Als beide Teams an diesem 6. April, ein Mittwochabend, auf der Baustelle im Haberland-Stadion aufliefen, versprühten 15.000 Zuschauer auf den Rängen nicht unbedingt das, was man prickelndes internationales Flair nennt. Passend zum innerdeutschen Vergleich trug der griechische Schiedsrichter übrigens den Namen Germanikos. So überschaubar wie die Resonanz auf den Rängen blieb auch die Rasanz auf dem Rasen. Werkself wie Werder waren vorrangig darauf bedacht, dass die Null hinten Bestand hatte. Die mit drei Stürmern (Neubarth, Riedle, Ordenewitz) angetretenen Bremer besaßen leichte Vorteile, aber kaum zwingende Chancen. Nach gut einer Stunde die entscheidende Szene der Partie.

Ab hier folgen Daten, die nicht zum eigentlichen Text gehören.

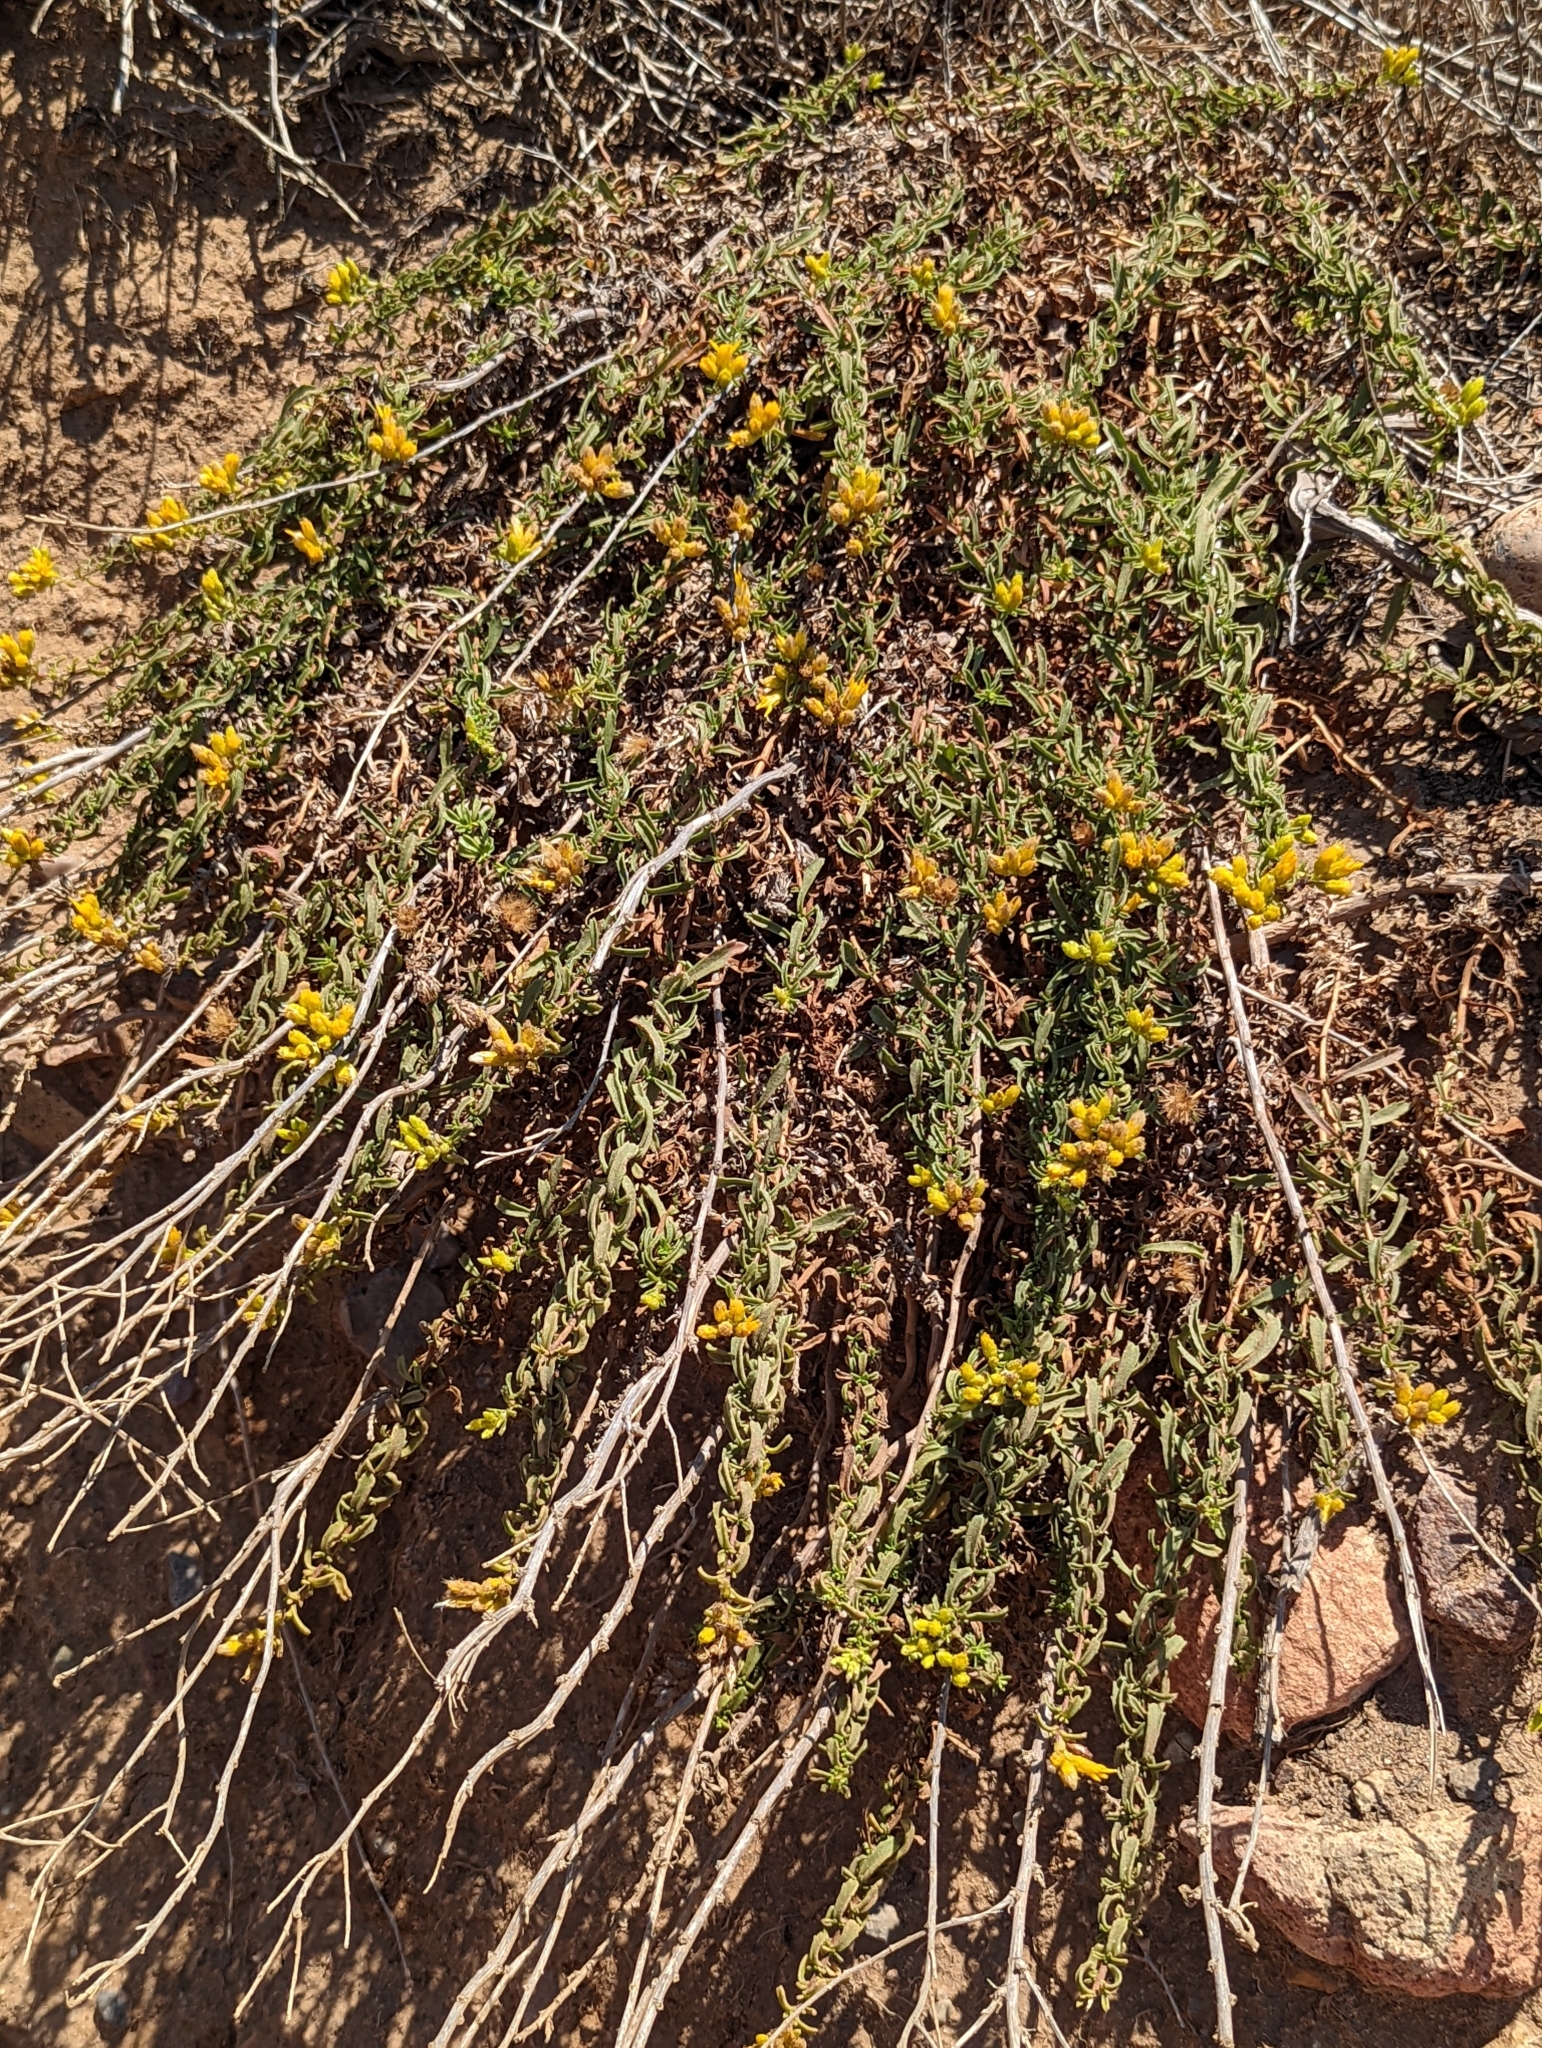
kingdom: Plantae
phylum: Tracheophyta
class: Magnoliopsida
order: Asterales
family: Asteraceae
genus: Isocoma
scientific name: Isocoma menziesii
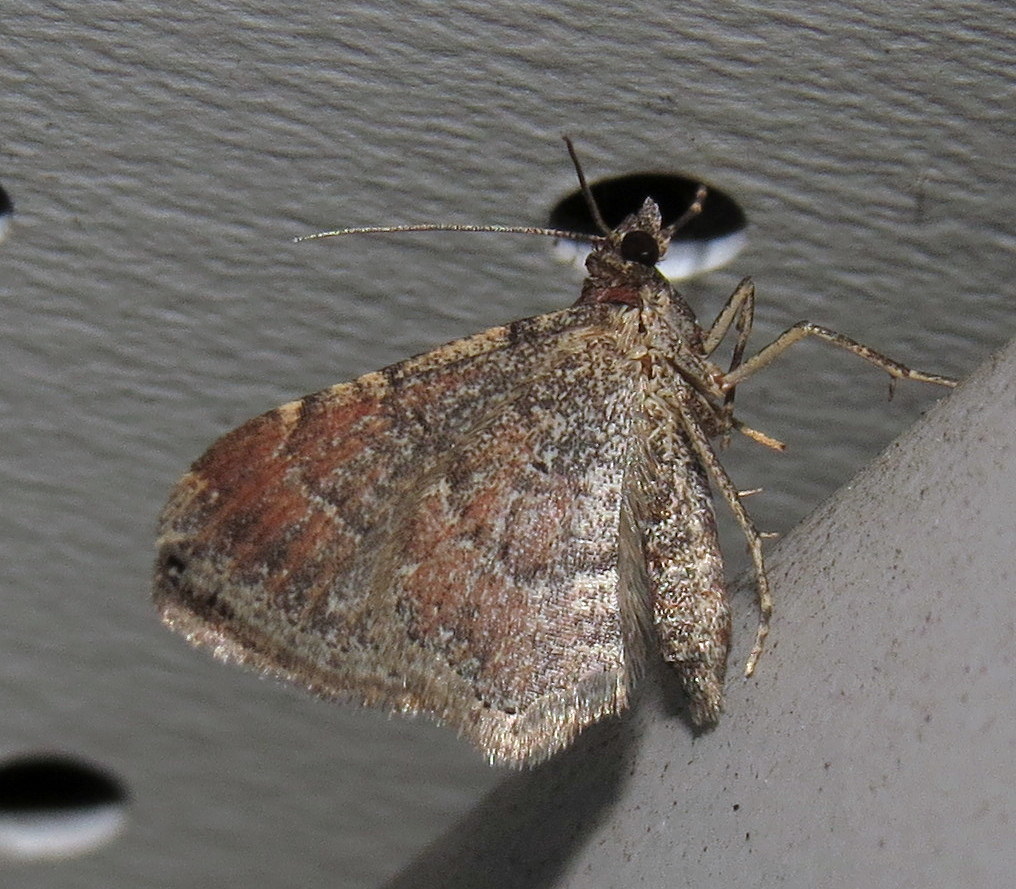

Erst wurde Christian Schreier, so etwas wie der Bayer 04-Torschütze vom Dienst, nach einem Konter über rechts von Borowka unsanft gestoppt, zog sich eine Leistenverletzung zu und fehlte seinem Team in den folgenden Wochen. Den folgenden Freistoß brachte Florian Hinterberger in den Strafraum, Bremens Kapitän Votava wehrte nur unzureichend ab, Alois Reinhardt zog von der Strafraumgrenze aus der Drehung ab und die halbhoch und scharf getretene Kugel rauschte vom Innenpfosten ins Tor (61.). 1:0 für die Gastgeber, die die Führung anschließend unter Aufbietung aller defensiven Anstrengungen ins Ziel retteten.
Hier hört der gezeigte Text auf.